2018年ロシアワールドカップを見ていて、非常に印象付けられたのがいわゆる司令塔と言われるポジションに求められるタスクの変化だ。
端的に言えば以前ほど縦への意識や速さ、そして強度、インテンシティというものが求められる度合いが高くなっている。
今大会のベスト4に残ったチームを代表する「司令塔」を上げるならばクロアチア代表モドリッチ、フランス代表ポグバ、ベルギー代表デ・ブルイネ、イングランド代表デレ・アリが代表格だ。
彼らのプレースタイルを見ていると、非常に「前を向く意識」とそのためのテクニック、その動作を実行するためのボールを受ける前のポジション取りなどに長けている。
ワールドカップというより個人技の能力が問われる舞台と、連携が緻密なクラブチームの違いはあるかもしれないが、基本的にはパスやゲームメイクを武器にする選手にも、まるでウィンガーやサイドプレイヤー並の前を向く意識が今は問われる時代になっている。
例えばデ・ブルイネが本領を発揮したブラジル戦、ベルギーはカウンター意識が非常に高く規律が保たれていた。この時何気ないセットプレーでデ・ブルイネに入ったボールをサイドに布陣したルカクやアザールを的確に見つけ確実にパスを通していた。これがブラジル撃破の原動力になったことは言うまでもない。

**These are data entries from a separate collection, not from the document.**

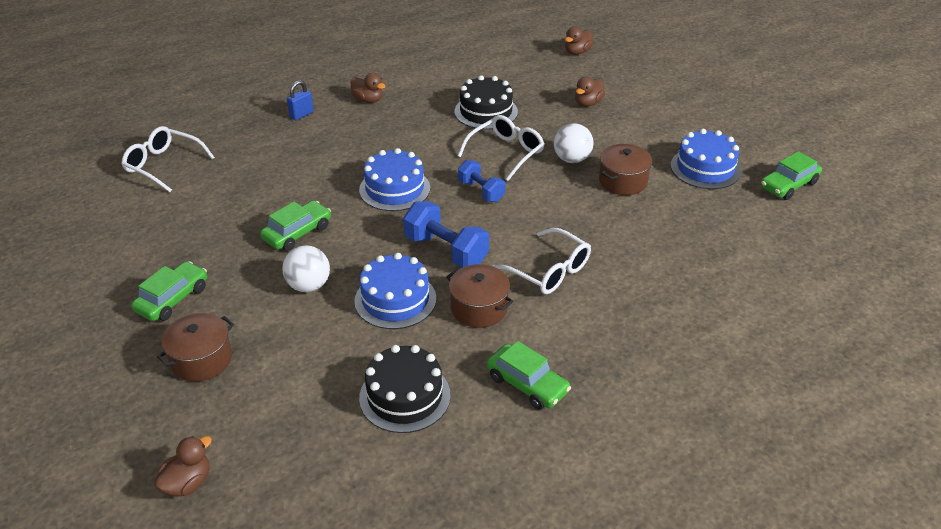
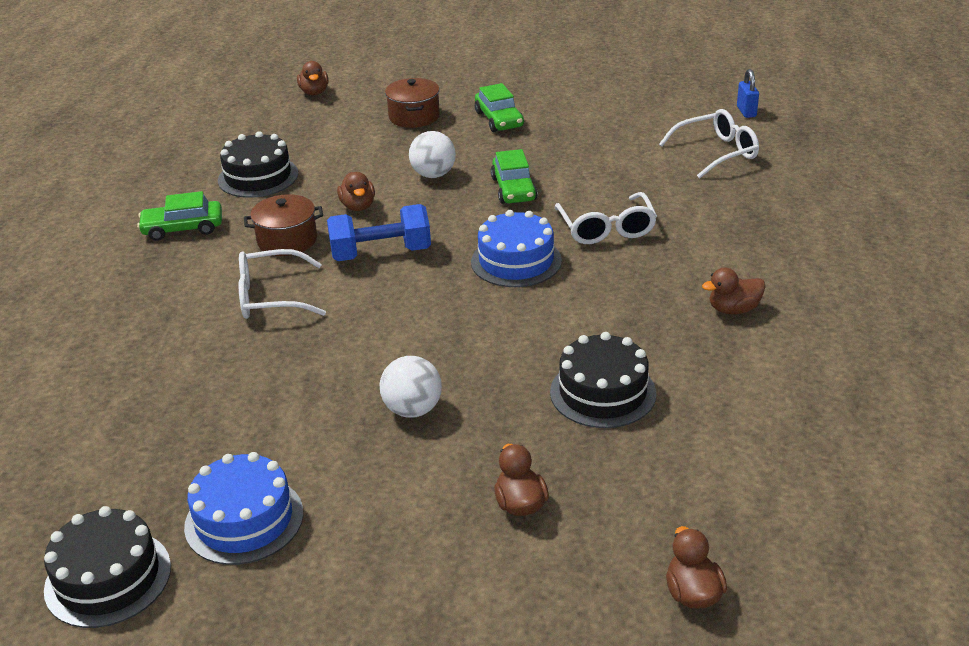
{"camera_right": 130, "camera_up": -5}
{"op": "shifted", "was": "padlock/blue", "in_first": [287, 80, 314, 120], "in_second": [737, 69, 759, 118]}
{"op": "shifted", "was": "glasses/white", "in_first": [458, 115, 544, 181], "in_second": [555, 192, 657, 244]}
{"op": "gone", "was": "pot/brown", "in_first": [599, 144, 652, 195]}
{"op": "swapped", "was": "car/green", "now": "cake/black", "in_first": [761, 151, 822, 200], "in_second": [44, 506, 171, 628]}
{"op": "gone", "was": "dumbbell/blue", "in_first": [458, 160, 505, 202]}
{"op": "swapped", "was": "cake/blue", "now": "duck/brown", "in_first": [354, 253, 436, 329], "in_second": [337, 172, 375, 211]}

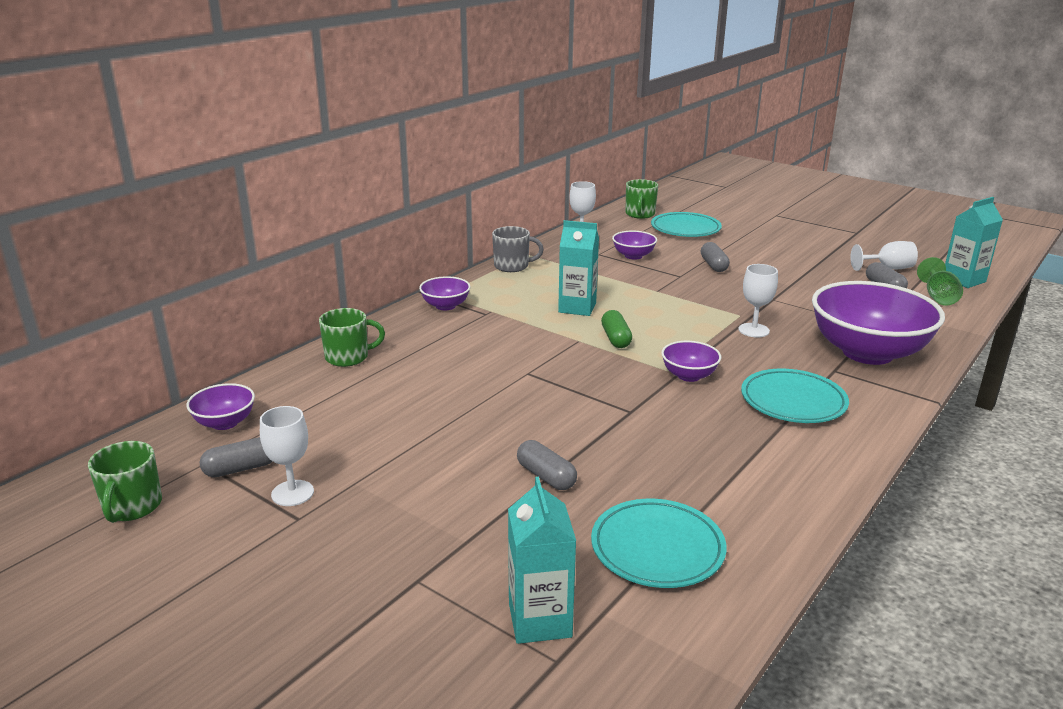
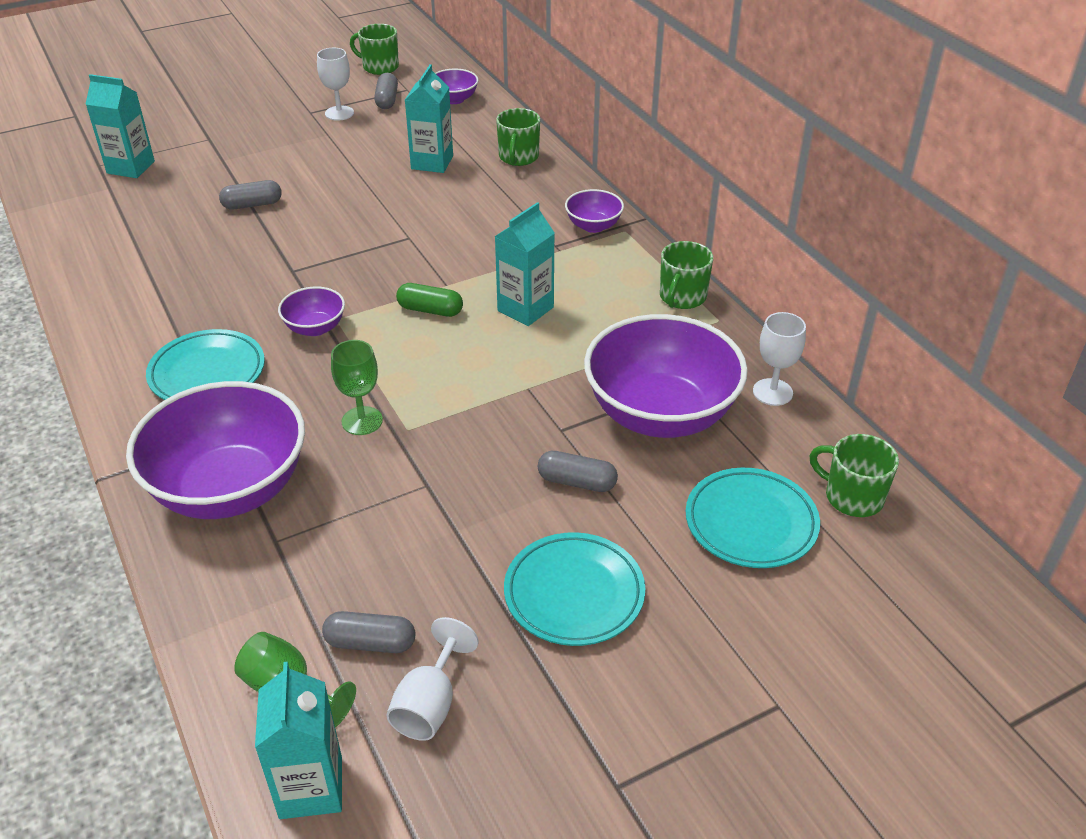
{"camera_right": 115, "camera_up": 15}
{"op": "repainted", "was": "mug/grey", "now": "mug/green", "in_first": [492, 226, 544, 272], "in_second": [660, 241, 713, 309]}
{"op": "scaled", "was": "bowl/purple", "in_first": [612, 231, 657, 259], "in_second": [584, 314, 748, 438], "ratio": 2.2}
{"op": "repainted", "was": "goblet/white", "now": "goblet/green", "in_first": [739, 264, 778, 338], "in_second": [331, 340, 383, 435]}
{"op": "shifted", "was": "plate/turquoise", "in_first": [591, 499, 727, 588], "in_second": [504, 532, 645, 646]}
{"op": "new", "now": "carton/turquoise", "in_second": [405, 64, 453, 173]}

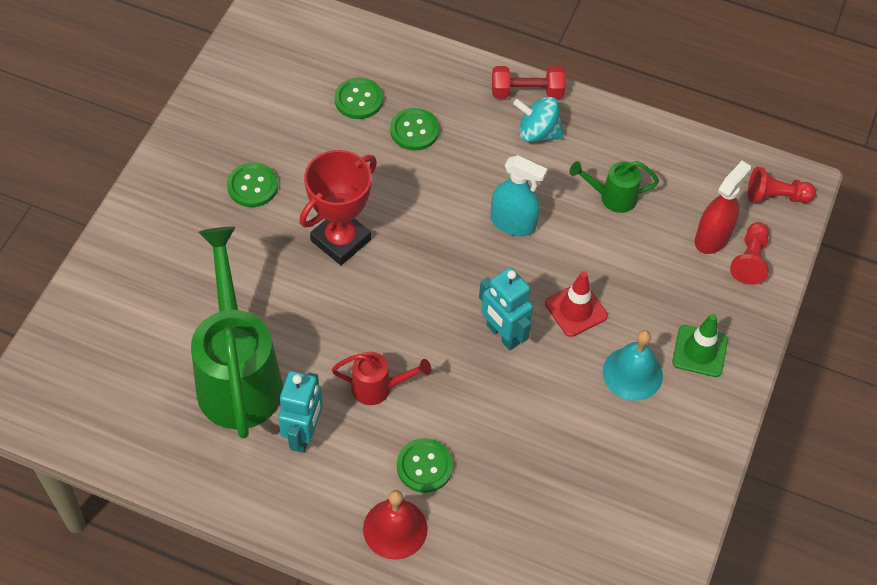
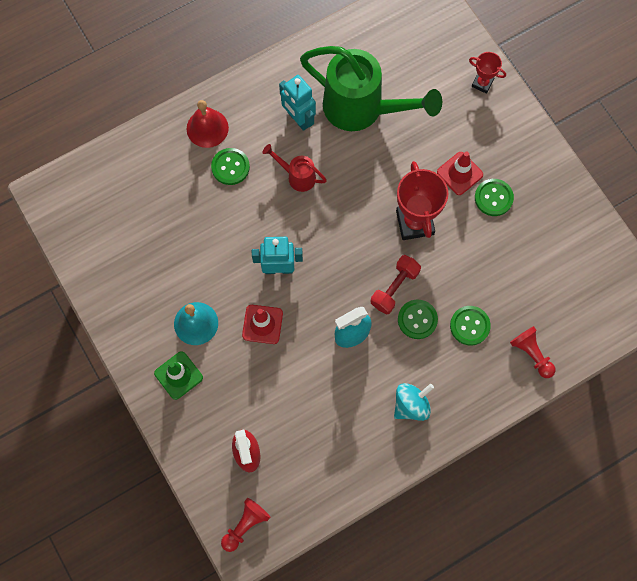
{"camera_right": 130, "camera_up": 15}
{"op": "shifted", "was": "dumbbell/red", "in_first": [492, 66, 565, 99], "in_second": [371, 255, 421, 314]}
{"op": "shifted", "was": "button/green", "in_first": [334, 77, 383, 119], "in_second": [398, 299, 438, 339]}
{"op": "gone", "was": "watering can/green", "in_first": [569, 161, 659, 213]}
{"op": "shifted", "was": "pawn/red", "in_first": [730, 222, 769, 285], "in_second": [510, 326, 556, 378]}
{"op": "rotated", "was": "watering can/red", "in_first": [332, 352, 431, 405], "in_second": [263, 144, 327, 192], "clockwise": 75}
{"op": "new", "now": "trophy/red", "in_second": [469, 52, 506, 94]}
{"op": "new", "now": "traffic cone/red", "in_second": [437, 152, 483, 195]}

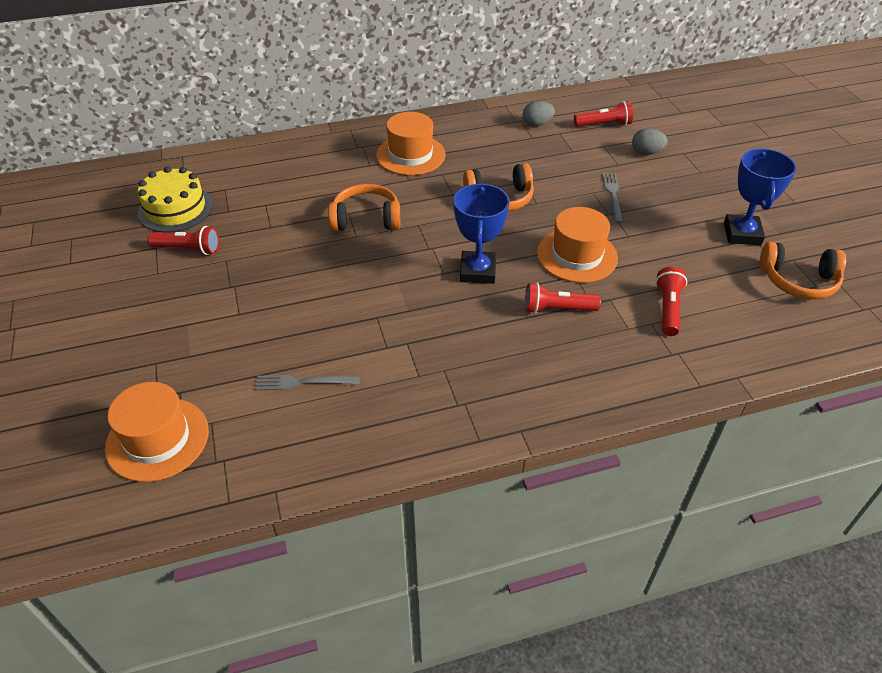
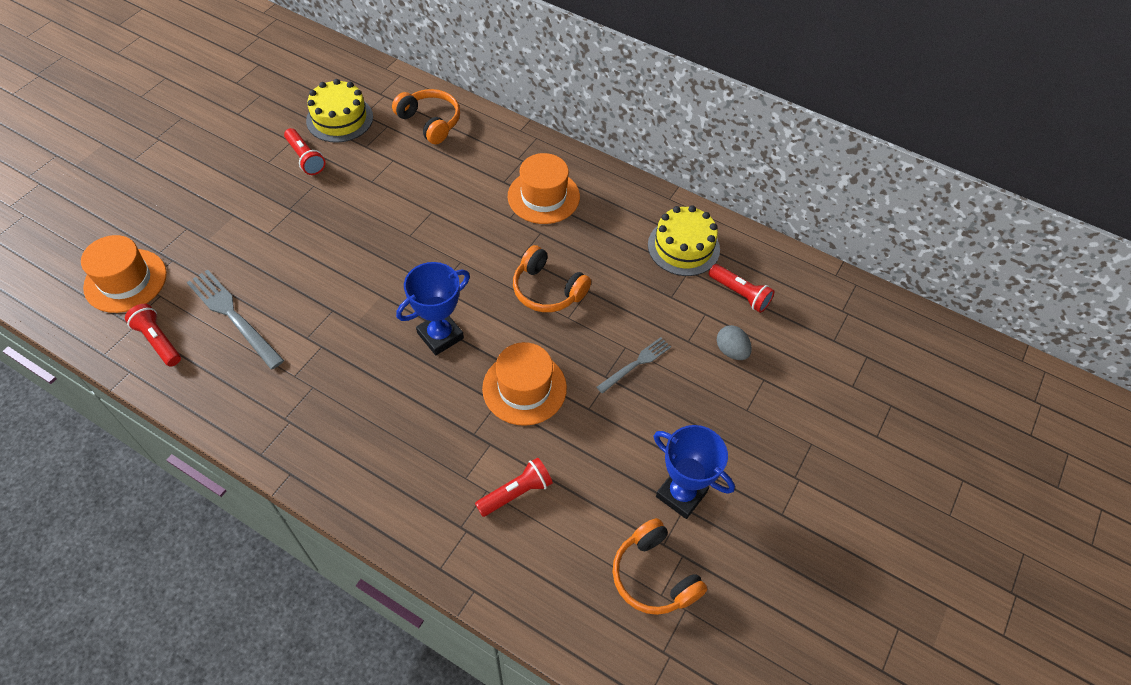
{"camera_right": 45, "camera_up": 10}
{"op": "swapped", "was": "egg/grey", "now": "cake/yellow", "in_first": [523, 101, 555, 127], "in_second": [648, 206, 720, 276]}
{"op": "rotated", "was": "trophy/blue", "in_first": [724, 148, 797, 245], "in_second": [654, 425, 735, 519], "clockwise": 75}
{"op": "shifted", "was": "headphones/orange", "in_first": [328, 184, 400, 231], "in_second": [392, 89, 460, 144]}
{"op": "shifted", "was": "flashlight/red", "in_first": [525, 283, 601, 314], "in_second": [125, 304, 181, 367]}
{"op": "scaled", "was": "fork/grey", "in_first": [255, 375, 360, 390], "in_second": [187, 270, 284, 370], "ratio": 1.65}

ポール・ポグバに関しても中央でボールを持ち、強引とも言えるフィジカルと、それだけではないテクニカルな駆け引きによって前を向き前線にパスを送っていた。
「ティキ・タカ」と呼ばれるスペインのプレースタイルが敗退し、カウンター主体のチームが勝ち残ったことは偶然ではないだろう。
いかに早いトランジションの中で一瞬のタイミングでボールを受け、前線に送るかが問われている。
今大会最高レベルのパフォーマンスを発揮しているモドリッチはこの中ではフィジカル面では恵まれないが前を向く意識や、周辺の選手を生かして前線の攻撃を活性化させる能力が高い。とにかくモドリッチにボールを渡せば攻撃が活性化し、連動が始まる。
このロジカルは非常にシンプルで、ボールを受ける前に次の展開を予想しているというサッカーの基本を忠実に実行しているに過ぎない。
高いレベルになってくると、特別に複雑な事ではなく基本的なことをより高いレベルで行えるかどうかが問われる。
かつて日本代表の監督を務めた岡田武史が「フランスワールドカップ以降、基本的な戦術に大きな変化はない。より速く、正確に、そして強くなっている。」と語っていたが、まさに今の司令塔と呼ばれるポジションの選手にはそのことが切実に問われるようになっている。
ボランチだとかトップ下だとか、ゴール前からの距離に違いを見出すことが無意味であり、そのプレー範囲は多岐にわたる。
その定義さえも曖昧な時代に現代サッカーのトレンドは到達しており、デ・ブルイネとポグバ、デレ・アリ、そしてモドリッチのポジションの違いを規定すること自体がナンセンスだろう。そして彼らは中央のポジションでありながらサイドプレイヤー並に前を向く意識が高い。
仮にシャビ・エルナンデスやアンドレア・ピルロのような往年の名選手が現代サッカーに全盛期の状態で現れたとしても、当時ほどの活躍はできないのではないか。
むしろ今後評価されるのはブラジル代表としてかつて活躍したカカーのような選手が求められるのではないか。
あるいはスティーブン・ジェラードやランパードのようないわゆる「ボックス・トゥー・ボックス」と呼ばれる選手が求められるようになっている。
「レジスタ」がいよいよ本格的に淘汰され、より広範囲のトランジションを繰り返すアスリート能力が高い選手が必要とされている。
その一方でアスリート型の選手だけでは通用せず、高い技巧の精度が問われている。
むしろその複合型の選手が新時代の司令塔と言えるかもしれない。
それがこのロシアW杯で明確になった。
守備をしつつ低い位置から展開し、そして前線の攻撃にも加われる、その総合能力がミッドフィルダーに本格的に問われるようになっている。